SOURCE DOCUMENT:
start
PRESENTATION: 8 The game is rather slick and professional in terms of production, and is a welcome change of pace from the typical Klik games I've seen as of late. Not only is there an intro movie (of sorts), but there are also an option screen including three difficulty levels (consisting of limiting the number of "continues" one has) and unlockable extras, and information about all the in-game items the player will encounter. A great feature that MIG2 includes in all the KONAMIG games I've seen is a quick demonstration of game controls. A solid effort in production values here, and as a whole it's definitely a few notches up from the average Klik presentation. Unfortunately, a serious lack of engaging storyline hampers the total package.
GAMEPLAY: 7 Plenty of options exist for the player, and this is one area in which the game shines admirably. Allowing both keyboard and gamepad control is nice, but I found the gamepad controls finicky at best; opting for the keyboard controls seemed to be the most reliable option. Items can be bought, but not sold; equipment is easily upgraded. An interesting feature (or setback, depending on your perspective) is the lack of ability to "backtrack" or visit previous locations. In other words, if you find an item you want, you better hope you have enough cash to pay for it right then, or else you'll miss your chance once you leave that stage. This adds a strategic element into an otherwise played-out game category, encouraging repeat plays as the player tries out several different combinations of items to see what's most effective, or saving and scrimping all their cash to buy that Vedic blade in the desert stage...Some areas are inaccessible without higher-grade boots (which allow you to jump higher) or with the use of the "Angel Wing", which allows you limited flight capabilities but disappears once you take damage.
end
MATERIAL:
start
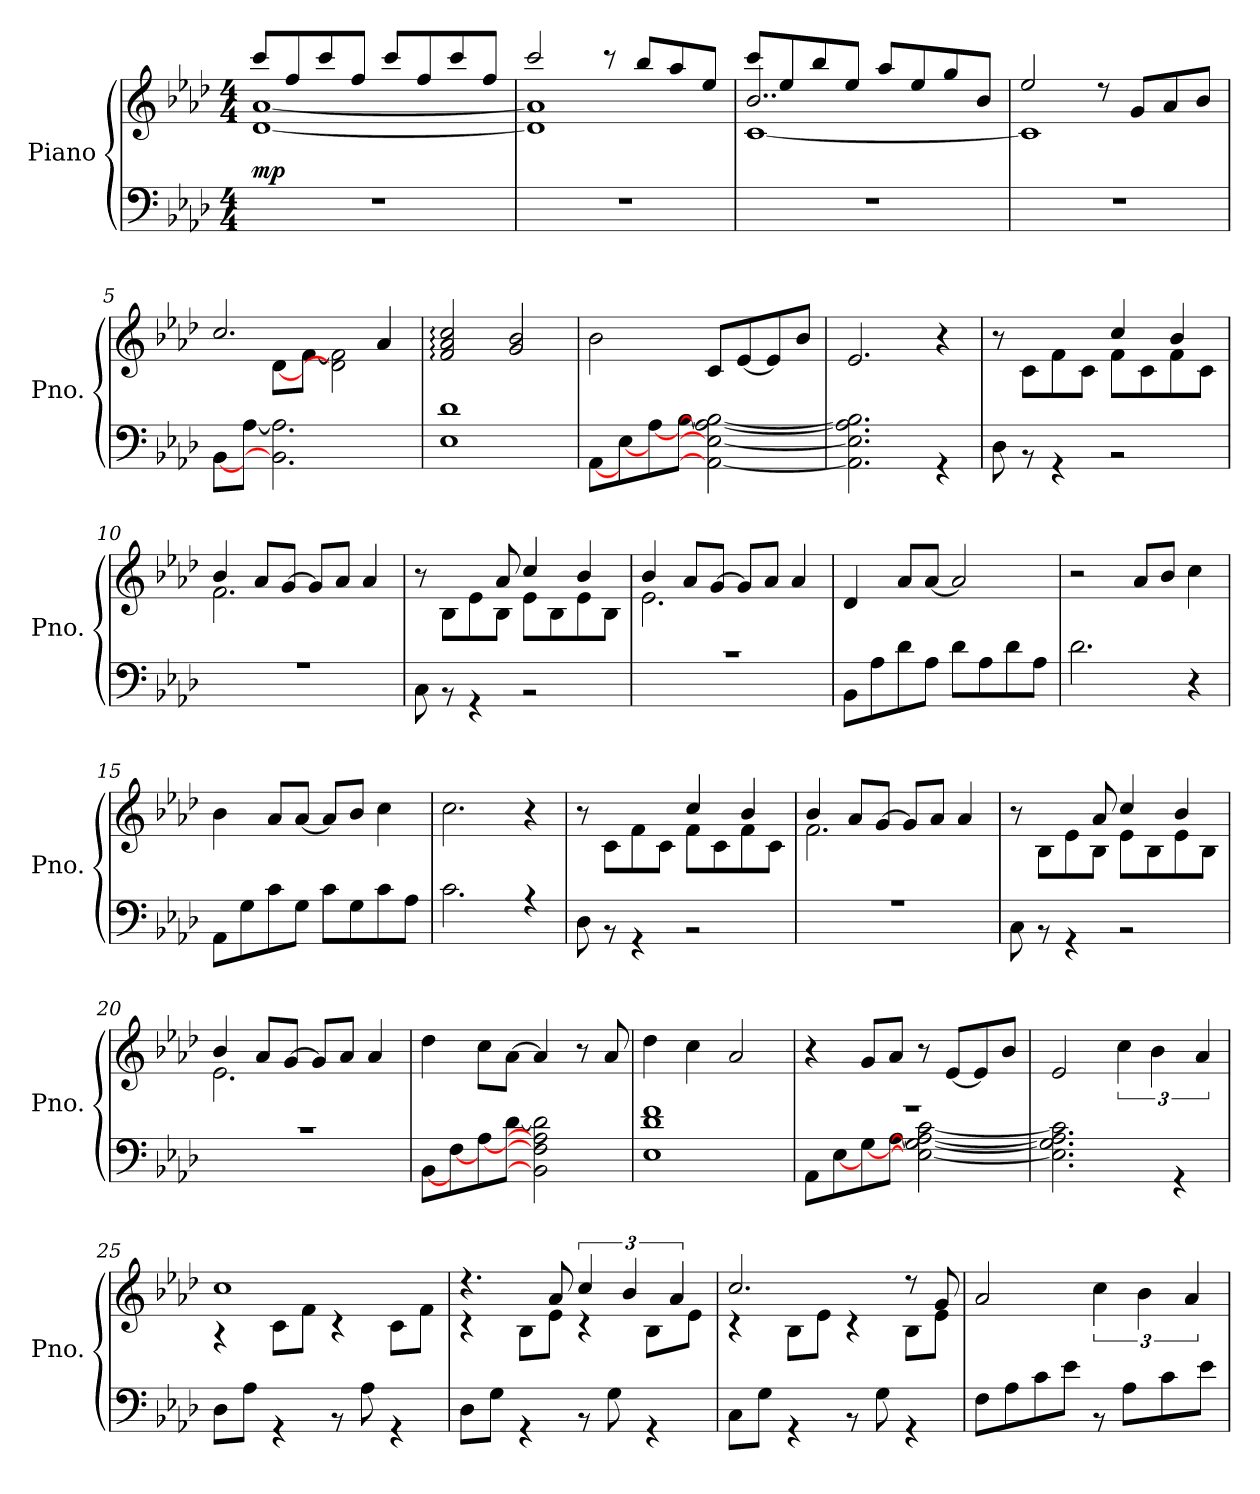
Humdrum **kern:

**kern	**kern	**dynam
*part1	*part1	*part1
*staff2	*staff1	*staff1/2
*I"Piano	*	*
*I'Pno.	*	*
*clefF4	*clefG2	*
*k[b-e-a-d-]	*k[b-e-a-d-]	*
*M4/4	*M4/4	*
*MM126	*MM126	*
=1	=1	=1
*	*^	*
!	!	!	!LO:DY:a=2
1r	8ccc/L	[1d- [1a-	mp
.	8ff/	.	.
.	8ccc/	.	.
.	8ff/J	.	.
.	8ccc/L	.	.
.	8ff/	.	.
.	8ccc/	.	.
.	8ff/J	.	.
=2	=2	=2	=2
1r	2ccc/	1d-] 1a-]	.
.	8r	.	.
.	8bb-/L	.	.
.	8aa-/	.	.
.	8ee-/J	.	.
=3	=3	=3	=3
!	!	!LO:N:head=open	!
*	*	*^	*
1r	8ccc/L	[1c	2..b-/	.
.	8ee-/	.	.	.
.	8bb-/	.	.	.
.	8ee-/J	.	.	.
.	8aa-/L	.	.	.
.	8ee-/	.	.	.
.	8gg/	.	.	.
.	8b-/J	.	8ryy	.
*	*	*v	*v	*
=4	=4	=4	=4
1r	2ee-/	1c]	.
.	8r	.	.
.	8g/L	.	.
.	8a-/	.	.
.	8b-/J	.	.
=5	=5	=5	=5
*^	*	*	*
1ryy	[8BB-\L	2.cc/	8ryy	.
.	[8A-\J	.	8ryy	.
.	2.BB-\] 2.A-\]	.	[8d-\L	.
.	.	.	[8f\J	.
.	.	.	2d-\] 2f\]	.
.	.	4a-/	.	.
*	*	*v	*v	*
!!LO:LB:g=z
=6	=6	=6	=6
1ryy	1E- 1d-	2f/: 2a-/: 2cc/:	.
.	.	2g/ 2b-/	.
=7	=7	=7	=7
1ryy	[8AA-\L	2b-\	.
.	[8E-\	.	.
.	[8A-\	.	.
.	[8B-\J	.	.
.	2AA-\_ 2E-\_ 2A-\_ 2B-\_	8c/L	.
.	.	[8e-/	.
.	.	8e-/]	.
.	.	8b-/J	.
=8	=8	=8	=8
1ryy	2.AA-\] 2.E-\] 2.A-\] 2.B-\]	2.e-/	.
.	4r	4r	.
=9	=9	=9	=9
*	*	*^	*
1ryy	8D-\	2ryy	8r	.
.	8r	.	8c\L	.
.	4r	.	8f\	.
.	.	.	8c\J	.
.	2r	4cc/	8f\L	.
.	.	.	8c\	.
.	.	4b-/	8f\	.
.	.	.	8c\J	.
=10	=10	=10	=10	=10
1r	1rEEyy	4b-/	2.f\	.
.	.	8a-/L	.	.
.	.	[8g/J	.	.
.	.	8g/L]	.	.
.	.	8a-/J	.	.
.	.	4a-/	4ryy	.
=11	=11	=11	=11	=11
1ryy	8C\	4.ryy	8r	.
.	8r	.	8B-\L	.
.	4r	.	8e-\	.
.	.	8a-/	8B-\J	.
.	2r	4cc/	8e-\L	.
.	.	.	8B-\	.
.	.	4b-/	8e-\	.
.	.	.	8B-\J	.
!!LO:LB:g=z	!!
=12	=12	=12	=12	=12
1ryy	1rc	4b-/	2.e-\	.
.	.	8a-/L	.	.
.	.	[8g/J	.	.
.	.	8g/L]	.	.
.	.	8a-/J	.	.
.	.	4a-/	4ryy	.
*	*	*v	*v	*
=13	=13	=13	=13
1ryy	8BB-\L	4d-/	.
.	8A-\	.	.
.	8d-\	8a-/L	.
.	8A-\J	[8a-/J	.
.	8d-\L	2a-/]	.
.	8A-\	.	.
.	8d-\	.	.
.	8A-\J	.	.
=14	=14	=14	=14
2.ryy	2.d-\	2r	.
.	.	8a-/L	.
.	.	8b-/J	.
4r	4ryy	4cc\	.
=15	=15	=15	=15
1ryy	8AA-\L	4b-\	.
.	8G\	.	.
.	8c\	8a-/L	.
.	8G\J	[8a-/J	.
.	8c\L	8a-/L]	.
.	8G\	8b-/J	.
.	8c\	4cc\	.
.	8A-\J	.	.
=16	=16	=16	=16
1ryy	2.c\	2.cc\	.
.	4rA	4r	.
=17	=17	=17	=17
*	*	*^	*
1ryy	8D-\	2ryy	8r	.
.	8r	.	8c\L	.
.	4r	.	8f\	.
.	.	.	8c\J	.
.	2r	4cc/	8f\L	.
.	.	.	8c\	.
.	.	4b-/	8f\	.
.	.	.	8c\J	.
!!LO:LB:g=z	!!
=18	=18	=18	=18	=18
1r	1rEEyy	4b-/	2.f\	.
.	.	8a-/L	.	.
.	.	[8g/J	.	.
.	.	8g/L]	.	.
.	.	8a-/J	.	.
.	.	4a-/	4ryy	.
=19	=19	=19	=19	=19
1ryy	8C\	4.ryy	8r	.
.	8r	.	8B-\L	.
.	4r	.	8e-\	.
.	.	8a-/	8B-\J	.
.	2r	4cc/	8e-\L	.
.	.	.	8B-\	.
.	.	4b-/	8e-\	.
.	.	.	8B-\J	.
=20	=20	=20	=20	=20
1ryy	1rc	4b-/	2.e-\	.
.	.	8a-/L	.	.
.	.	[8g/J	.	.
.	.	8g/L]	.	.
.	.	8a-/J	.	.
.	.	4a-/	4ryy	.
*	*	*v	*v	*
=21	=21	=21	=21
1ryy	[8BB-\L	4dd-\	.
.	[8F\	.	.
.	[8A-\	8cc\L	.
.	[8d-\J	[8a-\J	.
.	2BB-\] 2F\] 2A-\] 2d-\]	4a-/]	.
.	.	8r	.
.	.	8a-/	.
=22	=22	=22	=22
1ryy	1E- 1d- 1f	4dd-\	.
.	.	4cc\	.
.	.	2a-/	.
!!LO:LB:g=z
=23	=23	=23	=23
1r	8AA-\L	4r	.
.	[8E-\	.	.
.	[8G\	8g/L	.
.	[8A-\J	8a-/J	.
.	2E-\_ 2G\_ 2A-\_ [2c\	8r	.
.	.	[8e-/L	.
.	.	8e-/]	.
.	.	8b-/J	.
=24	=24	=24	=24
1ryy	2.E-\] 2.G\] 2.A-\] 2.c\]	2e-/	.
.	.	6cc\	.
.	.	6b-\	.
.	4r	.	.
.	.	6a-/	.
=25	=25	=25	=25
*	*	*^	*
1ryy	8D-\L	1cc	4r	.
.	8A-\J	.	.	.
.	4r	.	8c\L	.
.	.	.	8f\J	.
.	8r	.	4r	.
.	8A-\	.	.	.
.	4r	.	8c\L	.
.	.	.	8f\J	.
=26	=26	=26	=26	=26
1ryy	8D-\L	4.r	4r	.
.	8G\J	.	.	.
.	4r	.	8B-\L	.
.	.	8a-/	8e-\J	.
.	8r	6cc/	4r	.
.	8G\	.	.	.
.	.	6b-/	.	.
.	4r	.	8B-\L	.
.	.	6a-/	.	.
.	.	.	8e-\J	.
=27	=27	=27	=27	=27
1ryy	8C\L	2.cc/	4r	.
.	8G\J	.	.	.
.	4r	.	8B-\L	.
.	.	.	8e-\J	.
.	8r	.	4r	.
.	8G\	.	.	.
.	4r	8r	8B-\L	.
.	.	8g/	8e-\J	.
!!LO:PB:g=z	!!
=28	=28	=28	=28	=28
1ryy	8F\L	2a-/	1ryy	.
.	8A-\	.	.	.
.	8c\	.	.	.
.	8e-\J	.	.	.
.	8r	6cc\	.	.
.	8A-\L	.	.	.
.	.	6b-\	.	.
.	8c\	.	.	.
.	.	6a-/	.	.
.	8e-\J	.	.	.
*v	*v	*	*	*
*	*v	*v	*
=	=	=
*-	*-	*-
end
start
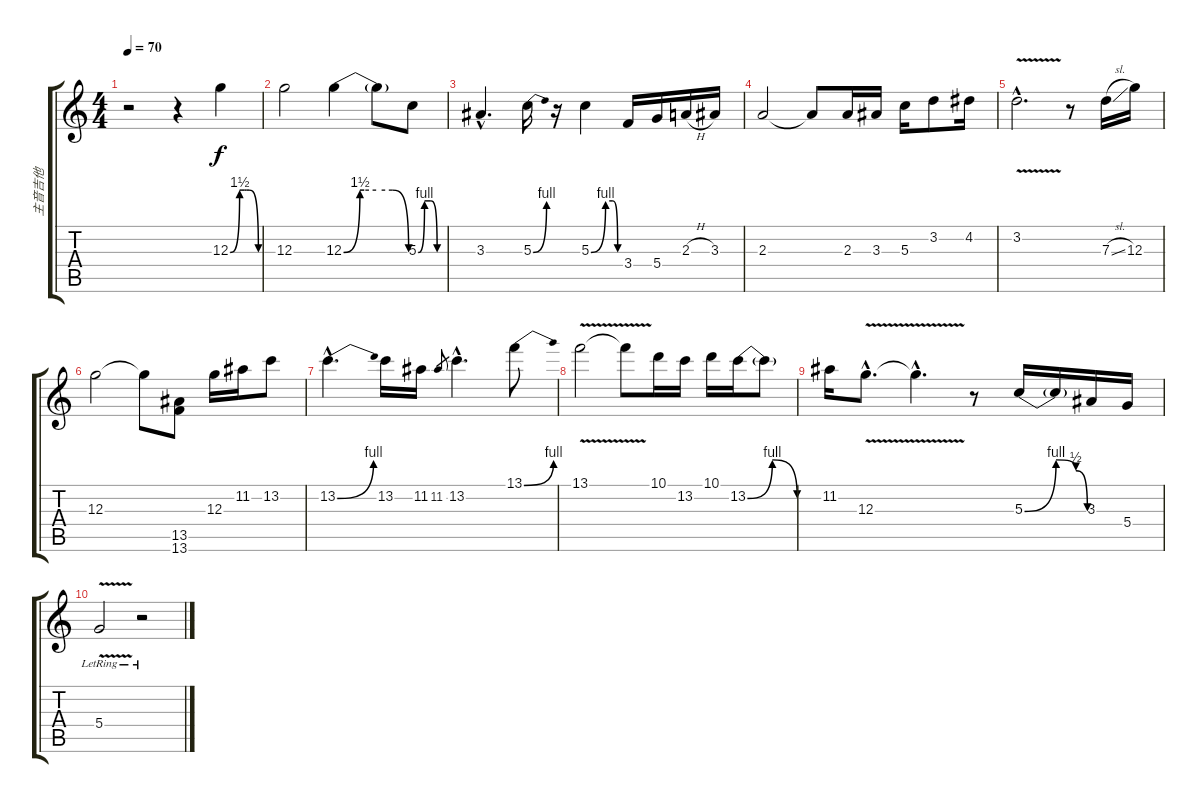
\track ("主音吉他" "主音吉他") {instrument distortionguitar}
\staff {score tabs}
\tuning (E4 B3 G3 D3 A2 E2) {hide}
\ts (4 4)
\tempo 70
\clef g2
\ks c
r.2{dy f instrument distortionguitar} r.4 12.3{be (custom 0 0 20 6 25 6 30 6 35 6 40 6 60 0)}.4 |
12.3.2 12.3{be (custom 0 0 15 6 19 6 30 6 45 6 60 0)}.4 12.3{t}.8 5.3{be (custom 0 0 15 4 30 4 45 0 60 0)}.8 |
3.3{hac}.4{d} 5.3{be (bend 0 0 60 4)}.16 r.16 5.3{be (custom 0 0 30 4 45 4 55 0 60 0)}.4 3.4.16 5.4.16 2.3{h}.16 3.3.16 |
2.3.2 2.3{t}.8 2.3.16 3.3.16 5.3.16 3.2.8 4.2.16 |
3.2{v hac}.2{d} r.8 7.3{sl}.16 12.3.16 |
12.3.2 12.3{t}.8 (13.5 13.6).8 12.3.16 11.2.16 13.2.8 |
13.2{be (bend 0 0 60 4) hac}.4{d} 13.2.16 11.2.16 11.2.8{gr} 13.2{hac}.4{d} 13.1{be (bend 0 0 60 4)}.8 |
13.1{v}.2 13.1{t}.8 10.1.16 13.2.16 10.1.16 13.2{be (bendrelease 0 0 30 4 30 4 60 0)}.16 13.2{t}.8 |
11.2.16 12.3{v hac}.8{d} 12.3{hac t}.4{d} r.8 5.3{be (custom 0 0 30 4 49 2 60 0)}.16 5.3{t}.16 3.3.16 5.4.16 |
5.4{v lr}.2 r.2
end
REQUEST:
Please duplicate the stretch of the game review that opens with the words "PRESENTATION: 8 The" and closes with "the total package.".

THE OUTPUT:
PRESENTATION: 8 The game is rather slick and professional in terms of production, and is a welcome change of pace from the typical Klik games I've seen as of late. Not only is there an intro movie (of sorts), but there are also an option screen including three difficulty levels (consisting of limiting the number of "continues" one has) and unlockable extras, and information about all the in-game items the player will encounter. A great feature that MIG2 includes in all the KONAMIG games I've seen is a quick demonstration of game controls. A solid effort in production values here, and as a whole it's definitely a few notches up from the average Klik presentation. Unfortunately, a serious lack of engaging storyline hampers the total package.